For Phasmophobia To Be So Terrifying, The Devil Is In The Details
There’s an almost imperceptible sound you hear when you cross the threshold of a haunted house in Phasmophobia, the co-op ghost-hunting game from Kinetic Games that took Steam and Twitch by storm in the early months of the COVID-19 pandemic. As you exit your equipment truck and approach the front door, leaving the outdoor air and rain behind you, you enter a claustrophobic, dark space where a low, airy hum pervades all rooms and floors. This sound, which senior developer Ben Lavender calls “basically […] nothing,” has an outsized, unnerving effect, though when you first hear it, it’s difficult to explain why. It was one of the first details I noticed about the game, and it’s one of several finely tuned tricks Phasmophobia employs to be one of the best horror games in any era.
“Room tone,” Lavender told me, is a practice used in movies where you record how a room sounds when it’s quiet. Using it in Phasmophobia gives each map a “subtle uneasiness,” he added, to the extent that making it out the front door isn’t just a way to escape an in-game death or swap supplies; it’s like a weight has been lifted off your shoulders.
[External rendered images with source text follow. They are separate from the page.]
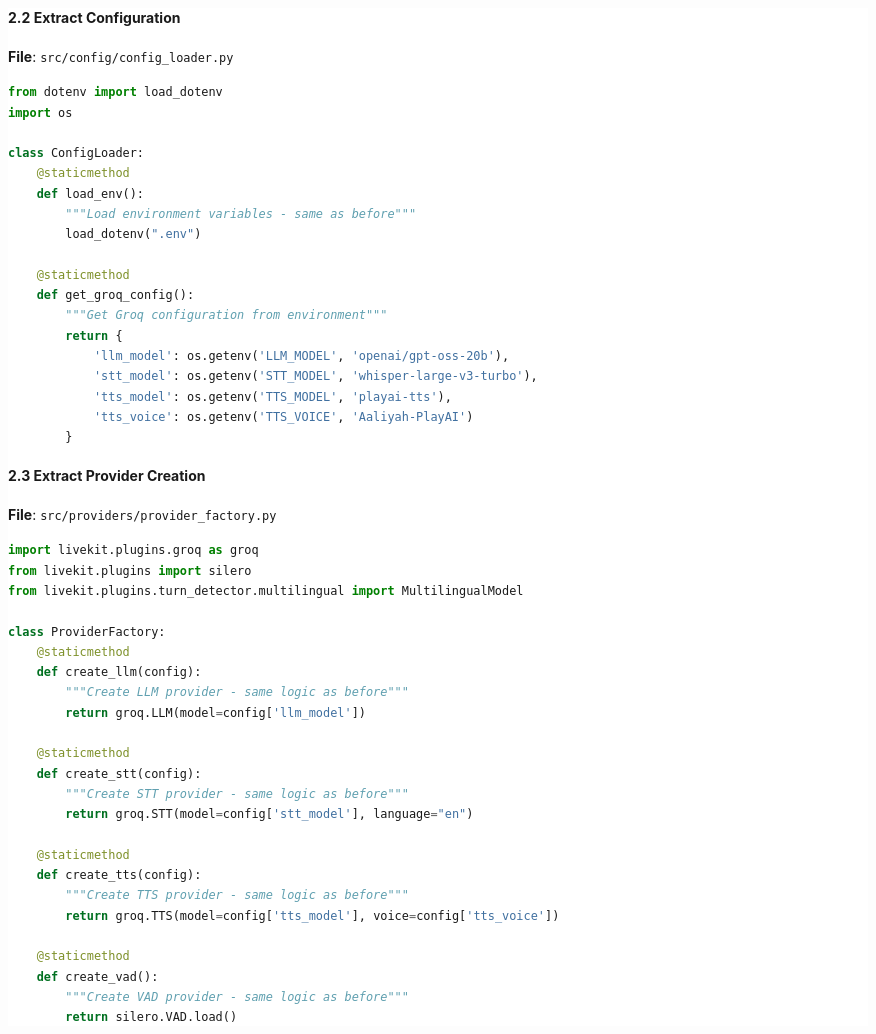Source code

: #### 2.2 Extract Configuration
**File**: `src/config/config_loader.py`
```python
from dotenv import load_dotenv
import os

class ConfigLoader:
    @staticmethod
    def load_env():
        """Load environment variables - same as before"""
        load_dotenv(".env")

    @staticmethod
    def get_groq_config():
        """Get Groq configuration from environment"""
        return {
            'llm_model': os.getenv('LLM_MODEL', 'openai/gpt-oss-20b'),
            'stt_model': os.getenv('STT_MODEL', 'whisper-large-v3-turbo'),
            'tts_model': os.getenv('TTS_MODEL', 'playai-tts'),
            'tts_voice': os.getenv('TTS_VOICE', 'Aaliyah-PlayAI')
        }
```

#### 2.3 Extract Provider Creation
**File**: `src/providers/provider_factory.py`
```python
import livekit.plugins.groq as groq
from livekit.plugins import silero
from livekit.plugins.turn_detector.multilingual import MultilingualModel

class ProviderFactory:
    @staticmethod
    def create_llm(config):
        """Create LLM provider - same logic as before"""
        return groq.LLM(model=config['llm_model'])

    @staticmethod
    def create_stt(config):
        """Create STT provider - same logic as before"""
        return groq.STT(model=config['stt_model'], language="en")

    @staticmethod
    def create_tts(config):
        """Create TTS provider - same logic as before"""
        return groq.TTS(model=config['tts_model'], voice=config['tts_voice'])

    @staticmethod
    def create_vad():
        """Create VAD provider - same logic as before"""
        return silero.VAD.load()
```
Naturally, that also trains your mind to fear the inverse. When the hum is present, you know you’re within danger’s reach. Room tone is the primer you apply so that the colors you paint with afterward come through vibrantly.
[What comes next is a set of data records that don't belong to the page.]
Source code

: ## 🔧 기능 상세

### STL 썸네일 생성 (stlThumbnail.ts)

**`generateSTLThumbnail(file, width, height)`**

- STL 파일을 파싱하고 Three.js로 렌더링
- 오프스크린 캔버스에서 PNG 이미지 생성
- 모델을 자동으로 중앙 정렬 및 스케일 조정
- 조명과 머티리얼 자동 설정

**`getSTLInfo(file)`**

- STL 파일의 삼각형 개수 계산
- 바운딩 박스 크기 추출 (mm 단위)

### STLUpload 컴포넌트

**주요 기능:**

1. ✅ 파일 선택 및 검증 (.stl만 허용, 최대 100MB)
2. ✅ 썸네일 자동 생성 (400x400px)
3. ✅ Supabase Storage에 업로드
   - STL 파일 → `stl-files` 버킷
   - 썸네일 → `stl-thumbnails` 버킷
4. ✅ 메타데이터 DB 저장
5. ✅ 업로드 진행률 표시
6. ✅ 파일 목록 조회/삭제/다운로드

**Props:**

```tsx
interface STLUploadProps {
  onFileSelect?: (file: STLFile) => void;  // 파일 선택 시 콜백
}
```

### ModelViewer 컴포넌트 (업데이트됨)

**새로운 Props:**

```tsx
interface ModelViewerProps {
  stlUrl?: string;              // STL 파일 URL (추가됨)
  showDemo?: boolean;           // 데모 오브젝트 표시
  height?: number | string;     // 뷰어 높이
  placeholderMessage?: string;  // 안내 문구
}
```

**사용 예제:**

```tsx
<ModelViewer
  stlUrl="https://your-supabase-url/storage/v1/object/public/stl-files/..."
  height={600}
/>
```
“I actually intentionally left [the hum] out of the asylum,” art director Corey Dixon told me, “which is one of the maps that you unlock later. It’s this huge map, so when you step in, and you’re expecting that sound as almost like a comfort, and you don’t get it, it feels so much bigger and so much emptier than it actually is.” Though both Lavender and Dixon said they don’t personally believe in ghosts, their game and its attention to detail has a way of making you a believer.